En termes de moyens, le rapport tente d'apporter des réponses pérennes à la question du volontariat. Le "choc de recrutement" promis par le plan d'action 2019-2021 n'est pas au rendez-vous, déplore le rapport qui propose de "lancer une étude sur l’avenir du dispositif de volontariat chez les sapeurs-pompiers" et de "clarifier le cadre d’activité du volontariat" afin de s’inscrire dans le champ dérogatoire de la directive européenne Temps de travail. "Une nouvelle directive européenne sur l’engagement citoyen devrait pouvoir s’inspirer du statut de l’élu", avance-t-il, alors qu'une jurisprudence récente vient encore de susciter l'inquiétude des départements, principaux financeurs des Sdis (voir notre article du 7 juin 2023). Autres propositions : rembourser les salaires versés par l’employeur pendant les heures de mise à disposition, revaloriser le montant des indemnités d’astreinte, mettre en place une bonification de trimestres de retraite, créer des espaces de coworking dans les casernes pour permettre aux volontaires de concilier travail et exercice du volontariat…

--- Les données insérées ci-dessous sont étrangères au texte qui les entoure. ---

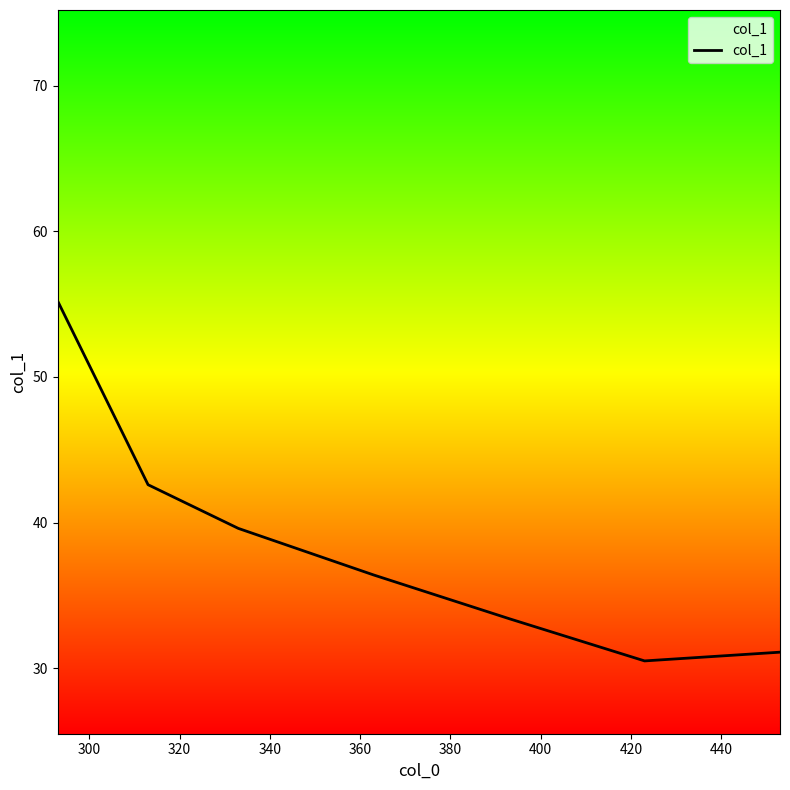

What is the maximum value shown in the chart?

55.2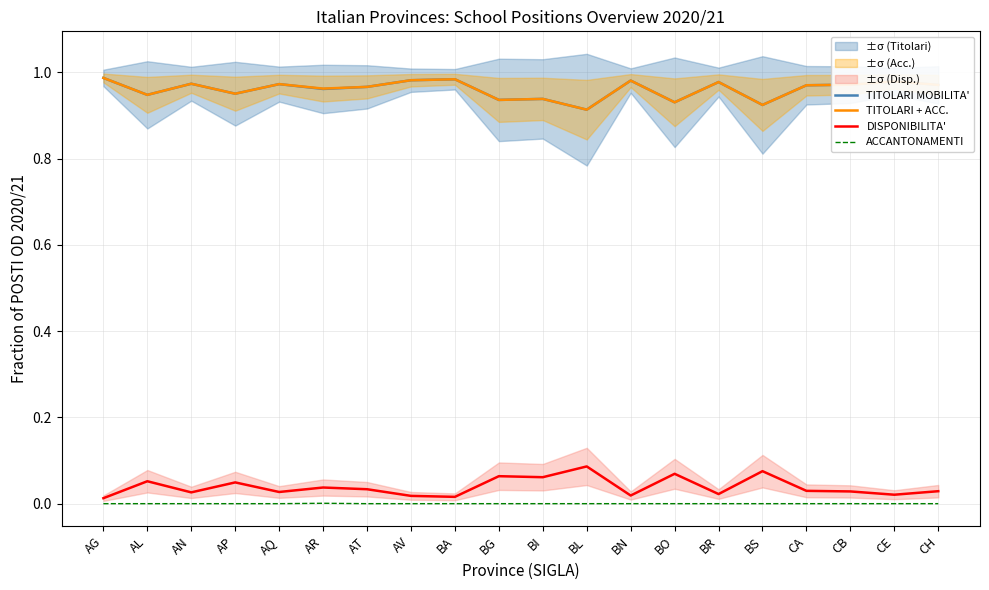

What is the difference between the second highest and second lowest values in the TITOLARI + ACC. series?

0.1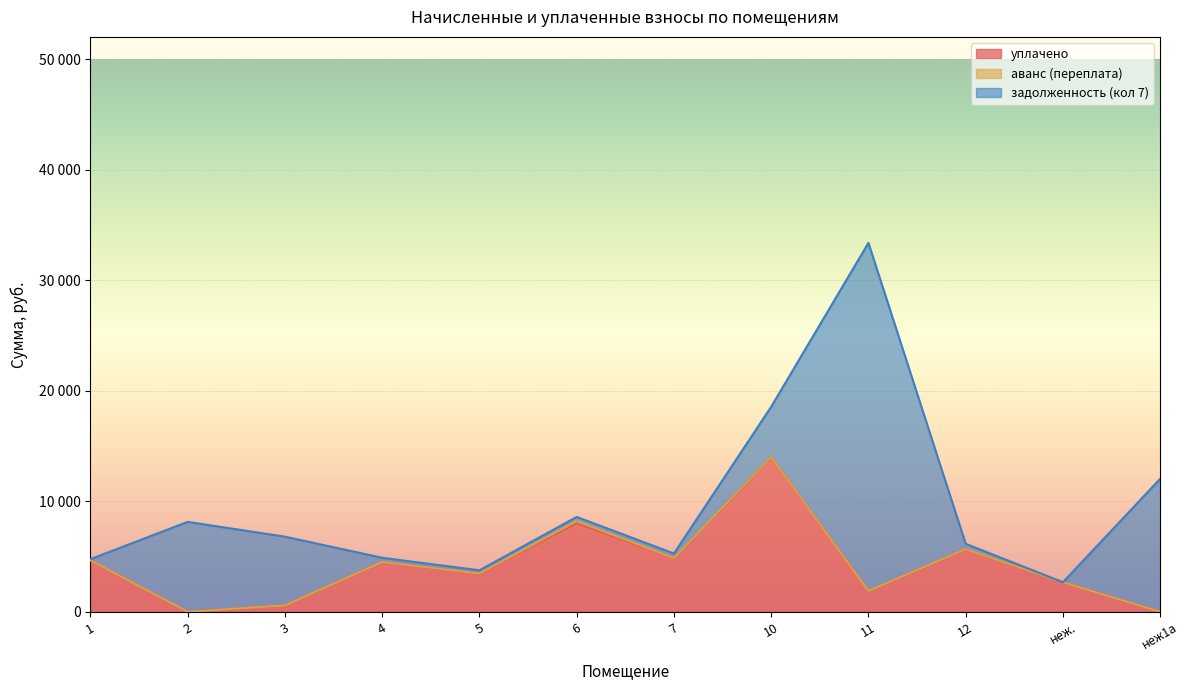

Reading left to right, transcribe all the data shown in this chart.

уплачено: 4653.6	0.0	575.6	4506.4	3461.6	8031.4	4861.9	14000.0	1884.7	5672.1	2673.1	0.0
аванс (переплата): 0.0	0.0	0.0	0.0	0.0	161.8	0.0	0.0	0.0	0.0	0.0	0.0
задолженность (кол 7): 108.7	8132.9	6218.8	379.1	291.2	387.2	409.0	4546.1	31482.4	477.2	0.0	12032.8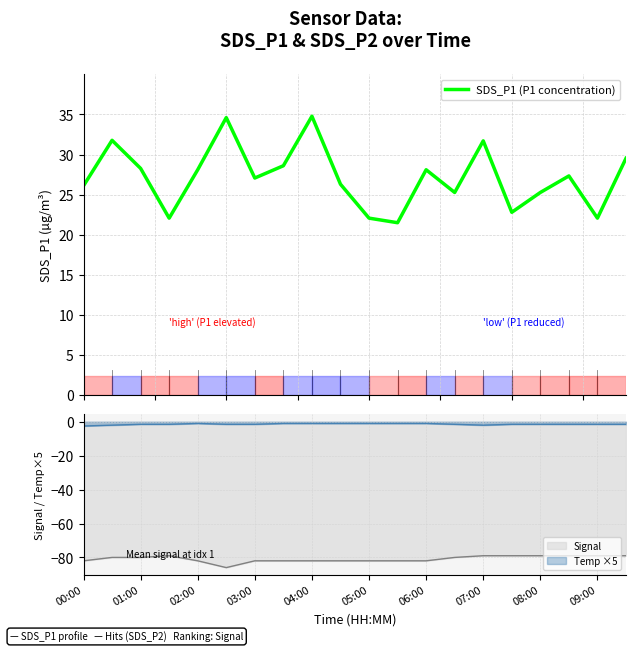

Is the value of Signal at 06:00 greater than the value of Temp ×5 at 09:00?

No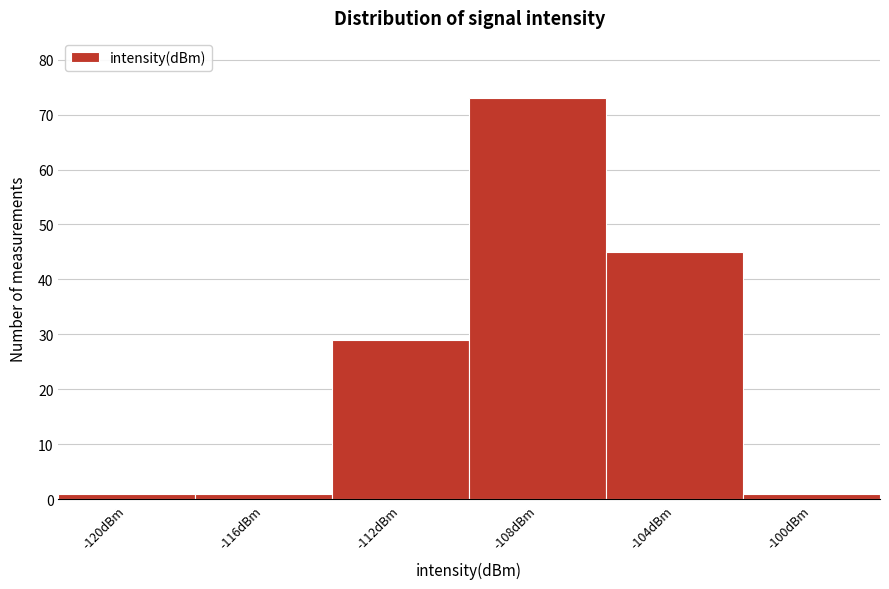

Reading left to right, extract all data points from this chart.

1	1	29	73	45	1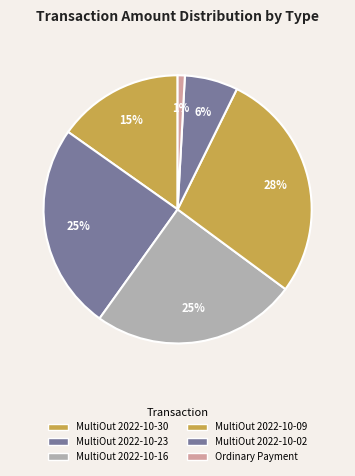

Is there a majority slice in this chart?

No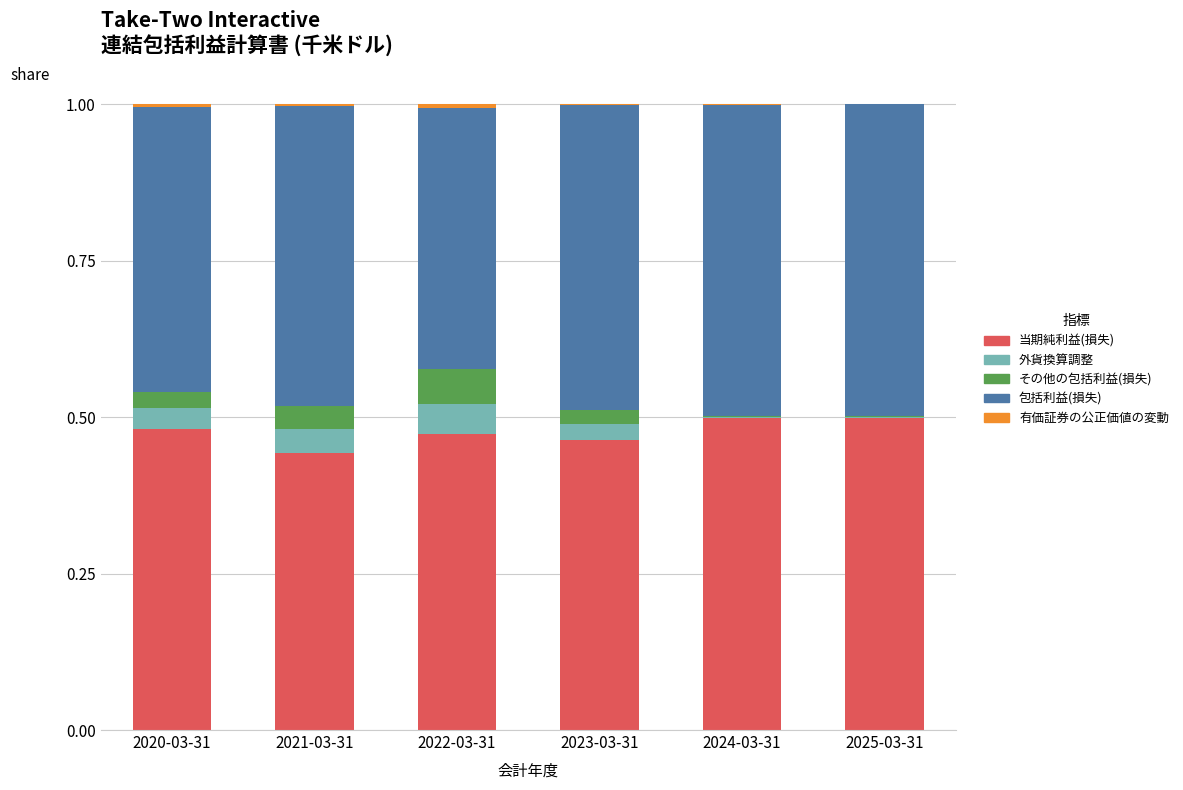

Are the bars horizontal?

No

Il est aussi prévu de renforcer la police de l'environnement en s'appuyant sur les 3.000 "gendarmes verts" annoncés par le président de la République, notamment pour faire respecter les obligations de débroussaillement. La mesure figure d'ailleurs dans le plan France ruralités présenté le 15 juin (voir notre article du 15 juin 2023).

S'agissant des financements, le rapport propose de rendre la construction ou la réhabilitation des casernes en milieu rural éligibles à la dotation d’équipement des territoires ruraux (DETR) ou encore de prendre en compte une quote-part de la taxe de séjour dans le financement des Sdis dans les départements touristiques. Il prévoit aussi d'associer le secteur de l'assurance au financement de la sécurité civile, comme le suggère Départements de France, dans la mesure où elles sont les premières bénéficiaires des opérations de secours ("valeur du sauvé"). Il prend l'exemple de la Maif qui "s’est engagée à reverser 10% de ses bénéfices en faveur de la planète mais aussi pour agir en faveur de la prévention des risques majeurs".